Which lines in the data below contain the word "knee"? Pull each of them out.

───── Material supplied

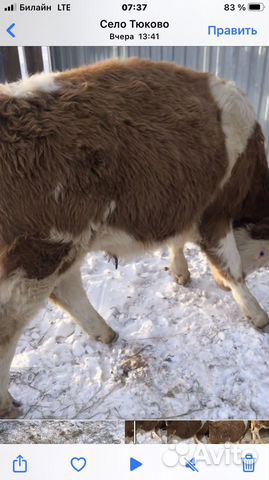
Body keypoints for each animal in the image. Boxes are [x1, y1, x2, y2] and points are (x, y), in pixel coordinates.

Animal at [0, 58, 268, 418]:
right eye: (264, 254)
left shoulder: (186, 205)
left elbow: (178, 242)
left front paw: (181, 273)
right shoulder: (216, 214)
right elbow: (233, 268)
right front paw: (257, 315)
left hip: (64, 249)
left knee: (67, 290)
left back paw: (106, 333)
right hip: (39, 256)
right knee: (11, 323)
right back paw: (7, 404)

──────────
───── Material supplied

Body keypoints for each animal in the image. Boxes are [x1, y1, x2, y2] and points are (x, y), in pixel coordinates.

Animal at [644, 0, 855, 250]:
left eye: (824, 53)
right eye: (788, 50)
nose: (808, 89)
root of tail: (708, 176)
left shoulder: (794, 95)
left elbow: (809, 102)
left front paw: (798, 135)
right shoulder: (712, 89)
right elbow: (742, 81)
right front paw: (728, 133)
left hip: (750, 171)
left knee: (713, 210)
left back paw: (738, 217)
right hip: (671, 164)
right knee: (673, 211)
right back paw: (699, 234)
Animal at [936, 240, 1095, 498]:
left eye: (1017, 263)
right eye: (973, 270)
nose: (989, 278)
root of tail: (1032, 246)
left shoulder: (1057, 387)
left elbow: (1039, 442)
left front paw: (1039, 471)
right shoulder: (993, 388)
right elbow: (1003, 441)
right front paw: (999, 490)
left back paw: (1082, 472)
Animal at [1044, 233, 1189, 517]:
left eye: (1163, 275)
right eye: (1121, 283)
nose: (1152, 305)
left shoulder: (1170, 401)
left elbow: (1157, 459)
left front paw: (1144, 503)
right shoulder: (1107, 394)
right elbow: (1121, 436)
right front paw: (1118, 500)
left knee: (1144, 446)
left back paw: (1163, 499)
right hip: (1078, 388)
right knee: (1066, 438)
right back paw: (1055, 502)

──────────
───── Material supplied

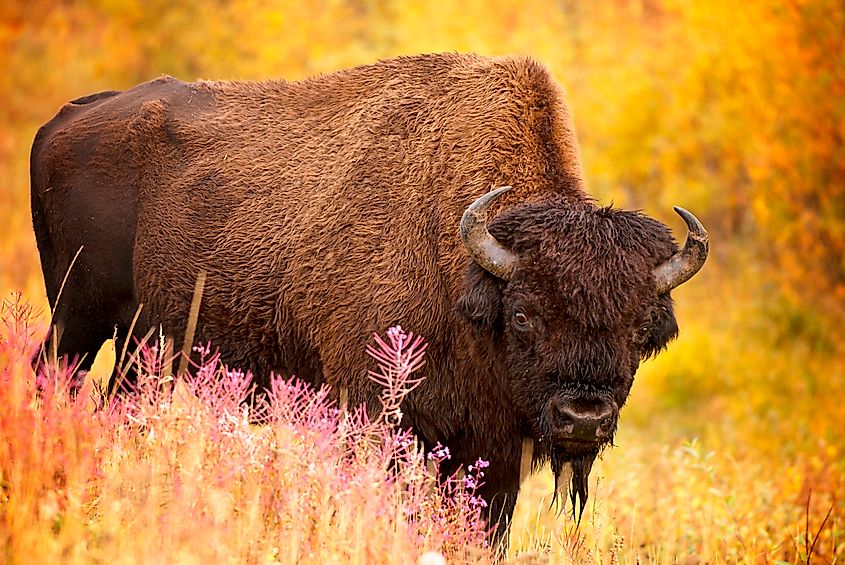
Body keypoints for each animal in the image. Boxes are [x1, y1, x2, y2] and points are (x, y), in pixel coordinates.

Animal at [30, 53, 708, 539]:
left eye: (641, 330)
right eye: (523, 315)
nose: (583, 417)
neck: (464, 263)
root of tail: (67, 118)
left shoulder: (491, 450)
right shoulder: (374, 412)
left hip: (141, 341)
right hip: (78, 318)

──────────

◆ **Exercise answer**
left knee: (67, 290)
right knee: (11, 323)
left knee: (713, 210)
right knee: (673, 211)
left knee: (1144, 446)
right knee: (1066, 438)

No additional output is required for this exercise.